> [Задание]
Сколько рисунков, согласно тексту о Наде Рушевой, нарисовала пятилетняя Надя, слушая «Сказку о царе Салтане»? Ответьте, пожалуйста, по тексту.

> [Текст документа]
Текст книги "Мама Нади Рушевой"
Автор книги: Зоя Донгак
Жанр: Биографии и Мемуары, Публицистика
Возрастные ограничения: +12
сообщить о неприемлемом содержимом
Текущая страница: 8 (всего у книги 12 страниц)
С Пушкиным в сердце
Пушкинская тема – одна из любимых в нашей семье. Среди первых ее реликвий – работа маслом отца Нади, названная «Сказка», где изображён великий поэт, рассказывающий сказку своим детям.
Помню, в 1957 году пятилетняя Надя, слушая «Сказку о царе Салтане» А. С. Пушкина, которую перечитывал ей вслух папа, играючи, нарисовала тридцать шесть рисунков. В нашей домашней библиотеке собраны многие сочинения о поэте. Пополнение было делом общесемейным. Каждый, где бы он ни побывал, привозил что-то новое. Мы бережно храним произведения А. С. Пушкина на моем родном тувинском языке. Их перевели известные тувинские писатели Сергей Пюрбю, Степан Сарыг-оол. Обсуждение новинок, работа с ними, сотворчество были постоянным нашим общим делом. Так, Надя сделала суперобложку к «Пиковой даме». Это работа в области книжной графики особенно порадовала отца, так как сам он в 1950—1960-е гг. занимался художественным оформлением тувинских книг. Особенно ему дороги были иллюстрации к тувинской сказке Салчака Тока «О Кодур-ооле и Биче-Кыс». Он их делал для издательства города Кызыла в 1958—1961 годах.
В 1959 году семилетняя Надя впервые побывала в Ленинграде, посетила последнюю квартиру поэта на Мойке 12. С тех пор пушкинские герои всё чаще стали появляться в её рисунках. Всё чаще притягивали к себе Надю Пушкинский музей, выставки, спектакли и связанные с именем поэта места: Михайловское, Захарово, Остафьево, Суханово.
Вы не представляете себе, как Надя с доброй улыбкой, с лёгким юмором рисовала тогда. Так появились Пушкин-ребёнок, Пушкин-отрок. Вот он, кроха, на руках у матери, на прогулке с няней. Вот таинственно беседует с сестрой Олей. Я с Николаем Константиновичем вместе с ней радовались, смеялись, шутили… «Всегда стараюсь вытянуть детскую тему даже там, где она едва намечена», – говорила Надя.
Так, Александр Сергеевич стал для неё, как она сама постоянно повторяла, «самым-самым родным поэтом». Особенно мне нравилось, как Надя изображала Пушкина-лицеиста. Да, вы только взгляните на это: во время экзамена чтение перед Державиным, занятия в лицее, счастливый круг друзей. Одного из лицеистов Надя нарисовала с лёгкой грустью, второго – с юношеской восторженностью, ну прямо, как своих однокашников. Это напоминало – как будто наша Надя продолжает пушкинские зарисовки на полях его тетрадей.

> [Данные]
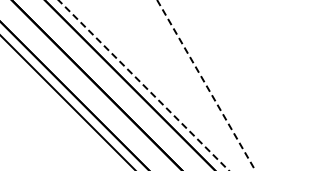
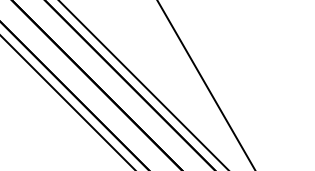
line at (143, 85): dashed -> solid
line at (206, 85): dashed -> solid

--

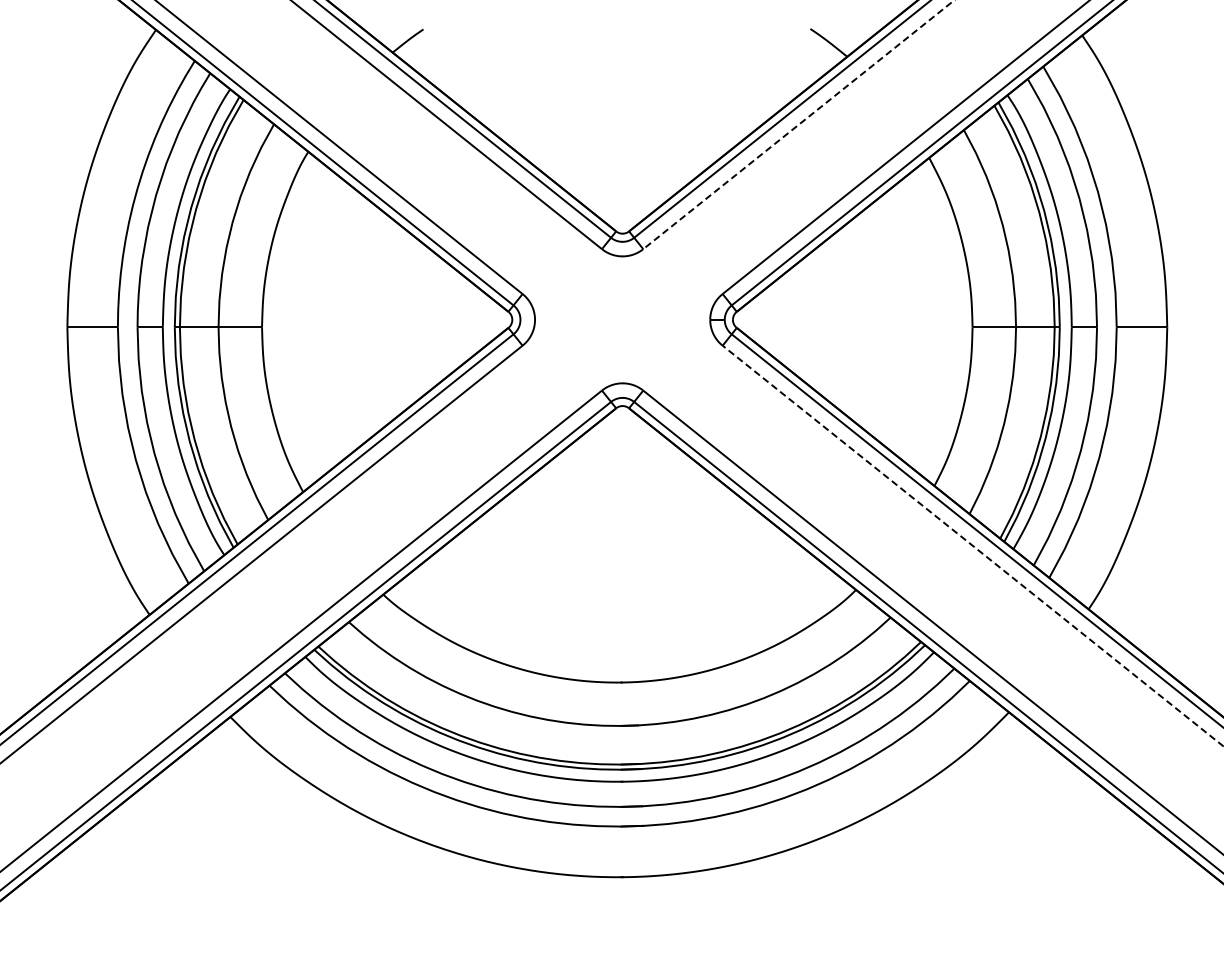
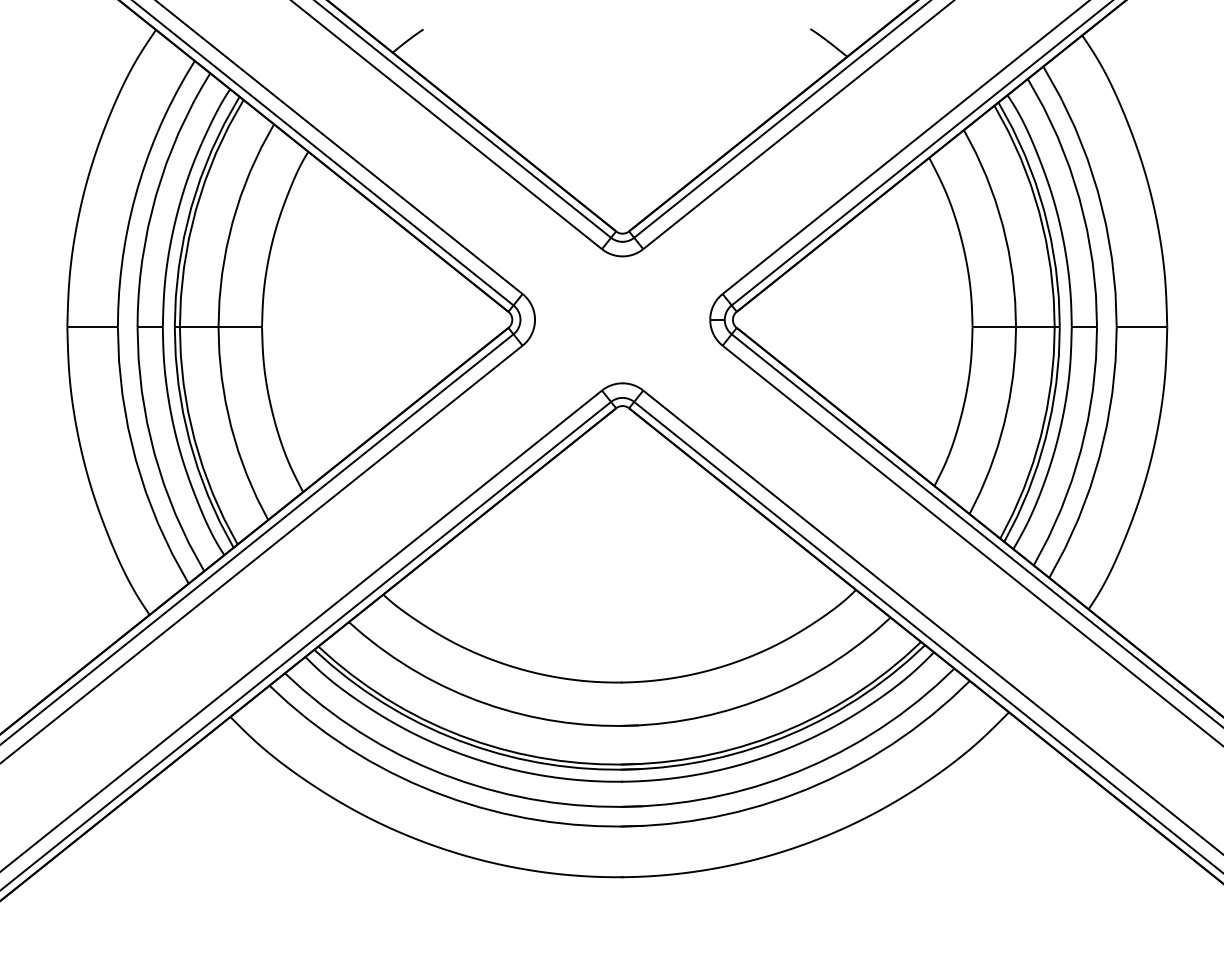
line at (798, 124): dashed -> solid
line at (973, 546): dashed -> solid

> [Ответ]
Тридцать шесть рисунков.